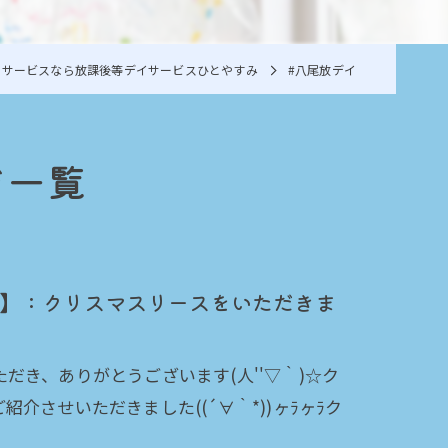
イサービスなら放課後等デイサービスひとやすみ
#八尾放デイ
ジ一覧
】：クリスマスリースをいただきま
き、ありがとうございます(人''▽｀)☆ク
させいただきました((´∀｀*))ヶﾗヶﾗク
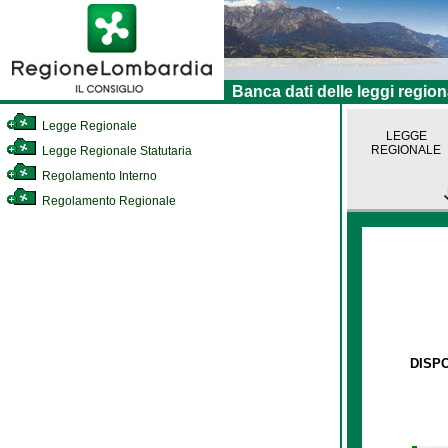
Banca dati delle leggi region
Legge Regionale
LEGGE
REGIONALE
Legge Regionale Statutaria
Regolamento Interno
Regolamento Regionale
DISPO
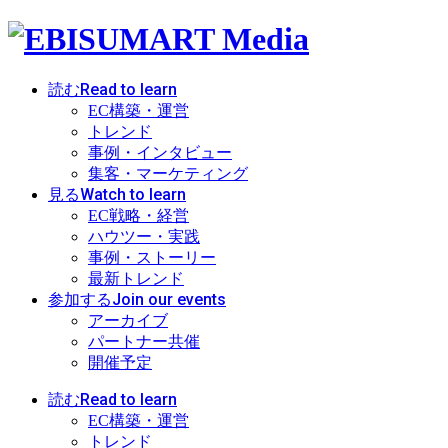
Read to learn
読む
EC構築・運営
トレンド
事例・インタビュー
集客・マーケティング
Watch to learn
見る
EC戦略・経営
ハウツー・実践
事例・ストーリー
最新トレンド
Join our events
参加する
アーカイブ
パートナー共催
開催予定
Read to learn
読む
EC構築・運営
トレンド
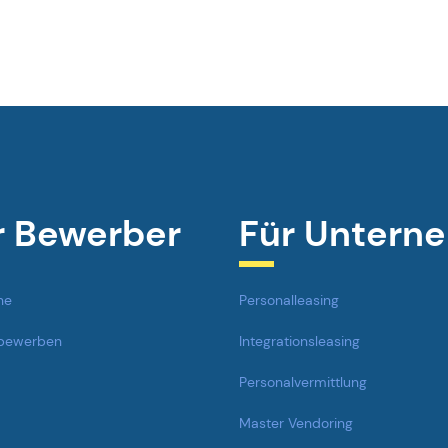
r Bewerber
Für Untern
he
Personalleasing
 bewerben
Integrationsleasing
Personalvermittlung
Master Vendoring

_ _ _ _ _ _ _

## REQUIREMENT
Give every record again without changing a word. Exclude the pictures.

## RESULT FOR THIS EXERCISE
イサービスなら放課後等デイサービスひとやすみ
#八尾放デイ
ジ一覧
】：クリスマスリースをいただきま
き、ありがとうございます(人''▽｀)☆ク
させいただきました((´∀｀*))ヶﾗヶﾗク
Banca dati delle leggi region
Legge Regionale
LEGGE
REGIONALE
Legge Regionale Statutaria
Regolamento Interno
Regolamento Regionale
DISPO
Read to learn
読む
EC構築・運営
トレンド
事例・インタビュー
集客・マーケティング
Watch to learn
見る
EC戦略・経営
ハウツー・実践
事例・ストーリー
最新トレンド
Join our events
参加する
アーカイブ
パートナー共催
開催予定
Read to learn
読む
EC構築・運営
トレンド
r Bewerber
Für Untern
he
Personalleasing
 bewerben
Integrationsleasing
Personalvermittlung
Master Vendoring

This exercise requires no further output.